[Collected data]
--- --- ---

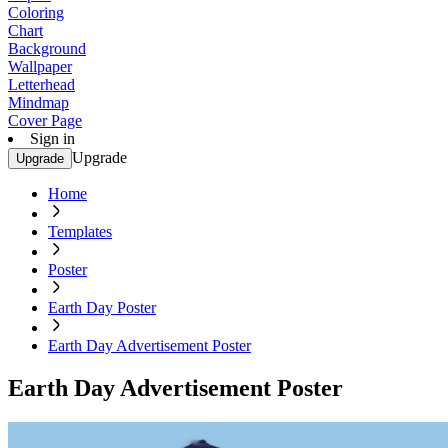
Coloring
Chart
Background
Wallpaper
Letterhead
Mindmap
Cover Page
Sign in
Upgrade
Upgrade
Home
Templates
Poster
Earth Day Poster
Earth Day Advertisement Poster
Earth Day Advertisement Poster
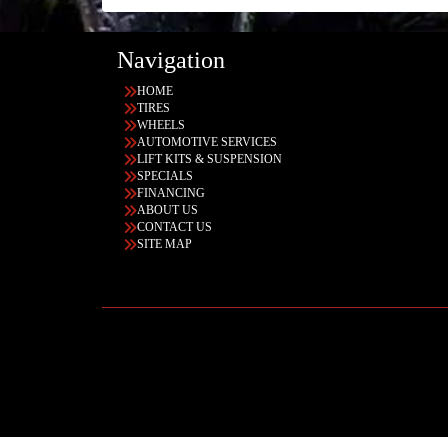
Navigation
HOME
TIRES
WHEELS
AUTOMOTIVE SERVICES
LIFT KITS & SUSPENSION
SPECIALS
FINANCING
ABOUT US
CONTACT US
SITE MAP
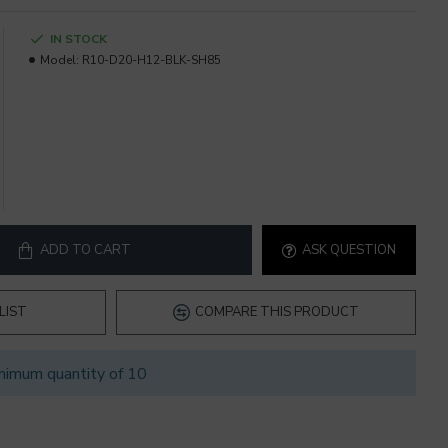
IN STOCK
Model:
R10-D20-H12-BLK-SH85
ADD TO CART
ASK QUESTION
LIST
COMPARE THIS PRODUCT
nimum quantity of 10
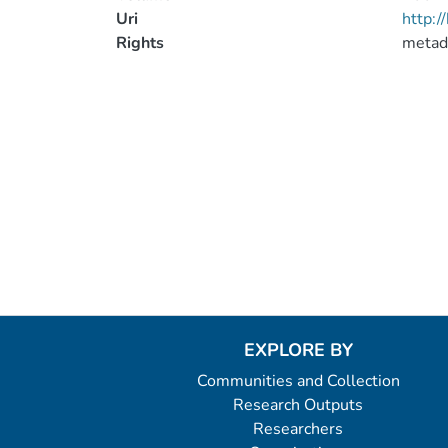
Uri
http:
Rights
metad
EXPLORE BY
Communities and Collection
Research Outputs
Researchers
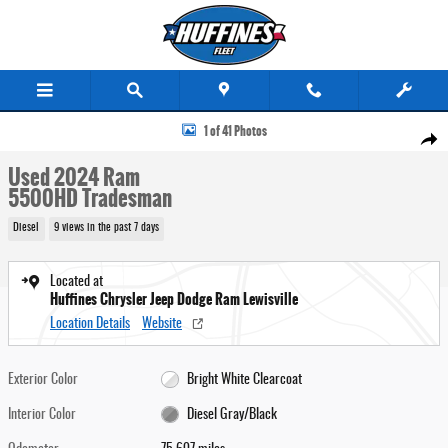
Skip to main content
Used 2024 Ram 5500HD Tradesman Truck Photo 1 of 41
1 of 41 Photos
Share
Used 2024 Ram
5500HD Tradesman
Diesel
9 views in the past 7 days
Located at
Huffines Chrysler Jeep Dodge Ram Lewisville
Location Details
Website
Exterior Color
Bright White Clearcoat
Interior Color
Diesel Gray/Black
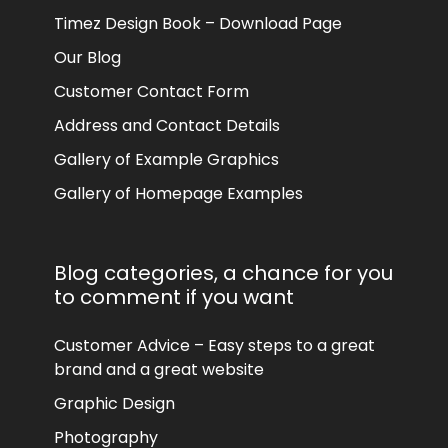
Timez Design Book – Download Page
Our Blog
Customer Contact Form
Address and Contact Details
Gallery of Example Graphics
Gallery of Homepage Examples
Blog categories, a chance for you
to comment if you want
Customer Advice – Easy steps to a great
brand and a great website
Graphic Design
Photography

--- --- ---

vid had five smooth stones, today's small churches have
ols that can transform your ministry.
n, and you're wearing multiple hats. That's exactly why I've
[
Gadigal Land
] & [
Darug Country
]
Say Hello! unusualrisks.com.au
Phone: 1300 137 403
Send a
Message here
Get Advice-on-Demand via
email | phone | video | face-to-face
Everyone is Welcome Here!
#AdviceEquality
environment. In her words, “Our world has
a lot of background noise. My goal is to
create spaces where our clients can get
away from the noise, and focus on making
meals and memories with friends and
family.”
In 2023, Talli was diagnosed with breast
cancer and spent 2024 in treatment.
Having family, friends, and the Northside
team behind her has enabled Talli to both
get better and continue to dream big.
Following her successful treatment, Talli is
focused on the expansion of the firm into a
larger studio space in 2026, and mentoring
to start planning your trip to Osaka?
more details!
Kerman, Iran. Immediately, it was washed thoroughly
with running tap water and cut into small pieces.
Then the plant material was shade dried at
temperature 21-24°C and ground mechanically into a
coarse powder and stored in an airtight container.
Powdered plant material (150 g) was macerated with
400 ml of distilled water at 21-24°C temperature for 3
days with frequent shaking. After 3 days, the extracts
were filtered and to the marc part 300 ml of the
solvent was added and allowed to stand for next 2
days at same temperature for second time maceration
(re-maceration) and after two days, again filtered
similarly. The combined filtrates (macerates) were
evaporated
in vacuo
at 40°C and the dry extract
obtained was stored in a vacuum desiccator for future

--- --- ---

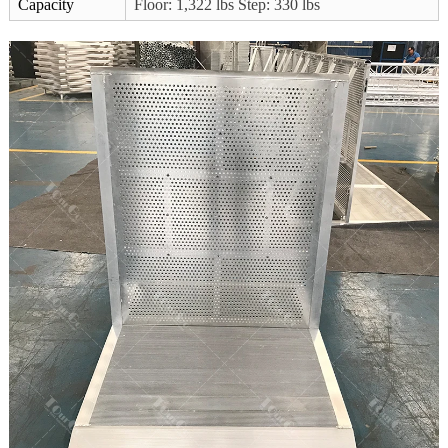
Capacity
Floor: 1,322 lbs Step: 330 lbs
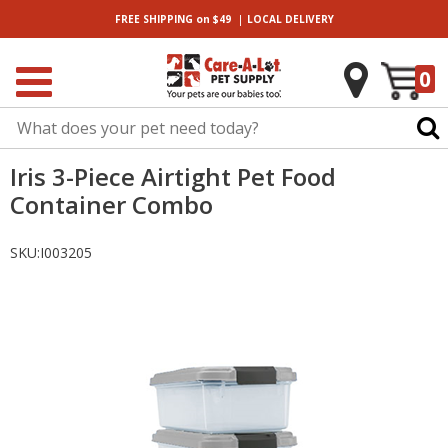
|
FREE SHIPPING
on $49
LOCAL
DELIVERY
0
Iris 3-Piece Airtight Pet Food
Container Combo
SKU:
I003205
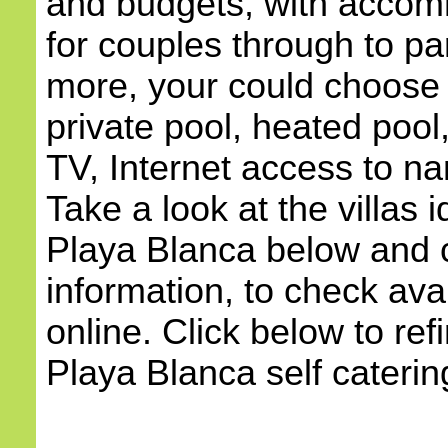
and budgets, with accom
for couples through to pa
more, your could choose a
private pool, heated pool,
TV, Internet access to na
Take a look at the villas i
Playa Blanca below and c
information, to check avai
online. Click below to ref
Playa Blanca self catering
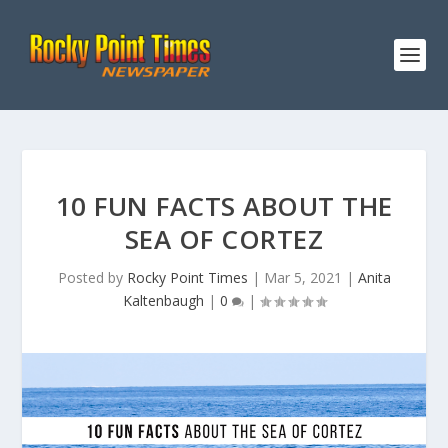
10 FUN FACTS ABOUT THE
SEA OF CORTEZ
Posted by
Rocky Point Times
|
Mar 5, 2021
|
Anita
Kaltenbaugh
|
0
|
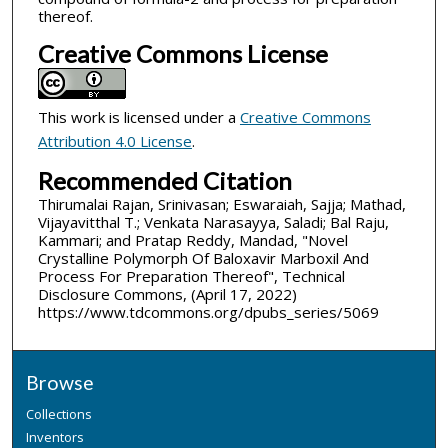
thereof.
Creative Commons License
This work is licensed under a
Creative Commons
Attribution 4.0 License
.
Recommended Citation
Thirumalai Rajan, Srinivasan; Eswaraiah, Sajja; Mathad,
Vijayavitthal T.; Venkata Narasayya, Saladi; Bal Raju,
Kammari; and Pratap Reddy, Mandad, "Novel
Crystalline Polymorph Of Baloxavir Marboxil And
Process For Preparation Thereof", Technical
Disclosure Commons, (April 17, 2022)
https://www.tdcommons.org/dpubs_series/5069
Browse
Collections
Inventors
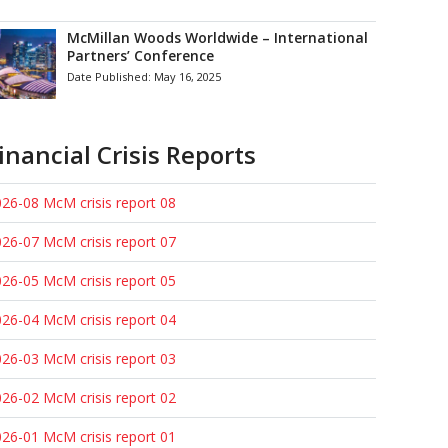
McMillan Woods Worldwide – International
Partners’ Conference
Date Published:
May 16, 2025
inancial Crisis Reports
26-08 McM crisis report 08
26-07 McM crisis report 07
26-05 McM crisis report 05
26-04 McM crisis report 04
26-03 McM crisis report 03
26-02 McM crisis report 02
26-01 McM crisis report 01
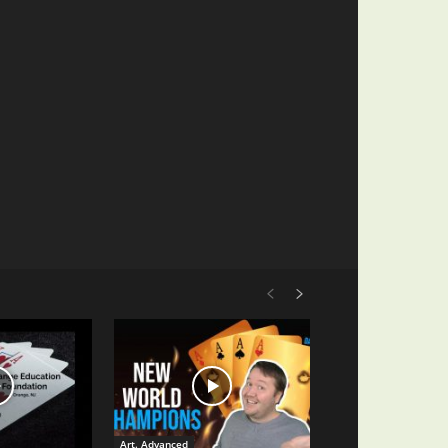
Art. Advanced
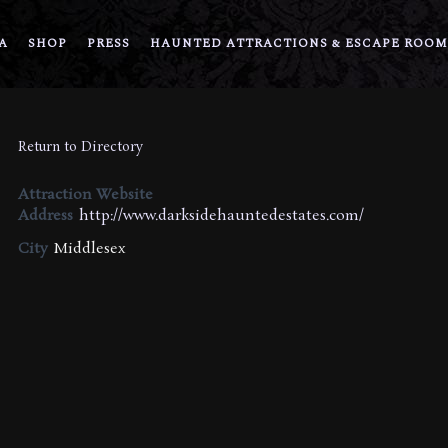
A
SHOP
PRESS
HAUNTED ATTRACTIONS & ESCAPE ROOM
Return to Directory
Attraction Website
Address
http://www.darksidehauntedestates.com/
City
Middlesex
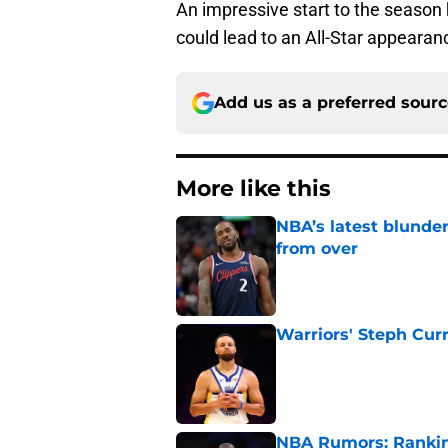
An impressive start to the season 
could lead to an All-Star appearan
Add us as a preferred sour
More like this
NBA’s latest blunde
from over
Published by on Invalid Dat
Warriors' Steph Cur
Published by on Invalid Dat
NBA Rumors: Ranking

--- --- ---

[The task]
Duplicate the lines of the entries above, beginning with the line containing "McMillan Woods Worldwide – International" and continuing through the line containing "26-03 McM crisis report 03".

[Task solution]
McMillan Woods Worldwide – International
Partners’ Conference
Date Published:
May 16, 2025
inancial Crisis Reports
26-08 McM crisis report 08
26-07 McM crisis report 07
26-05 McM crisis report 05
26-04 McM crisis report 04
26-03 McM crisis report 03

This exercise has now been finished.